Directive :: Return exactly those lines of the material below that fall between the line holding "ove oil Prices" and the line holding "Similar Items", inclusive.

Listed entries Start Marker

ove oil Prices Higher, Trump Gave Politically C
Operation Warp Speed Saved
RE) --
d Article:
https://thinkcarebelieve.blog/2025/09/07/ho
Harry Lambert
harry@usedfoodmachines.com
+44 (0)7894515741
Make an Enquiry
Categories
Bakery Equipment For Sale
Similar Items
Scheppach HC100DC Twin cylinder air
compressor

Listed entries End Marker
Listed entries Start Marker

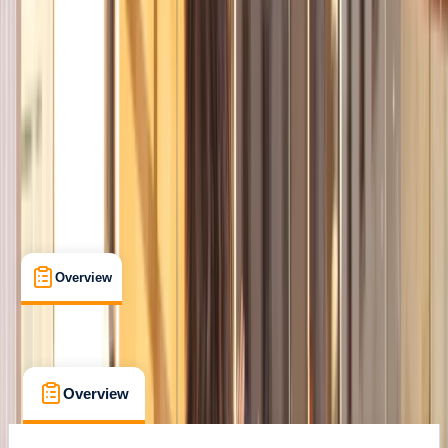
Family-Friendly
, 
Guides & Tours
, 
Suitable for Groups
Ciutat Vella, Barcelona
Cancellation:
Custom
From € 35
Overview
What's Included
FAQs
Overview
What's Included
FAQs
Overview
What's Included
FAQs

Listed entries End Marker

Your response ::
ove oil Prices Higher, Trump Gave Politically C
Operation Warp Speed Saved
RE) --
d Article:
https://thinkcarebelieve.blog/2025/09/07/ho
Harry Lambert
harry@usedfoodmachines.com
+44 (0)7894515741
Make an Enquiry
Categories
Bakery Equipment For Sale
Similar Items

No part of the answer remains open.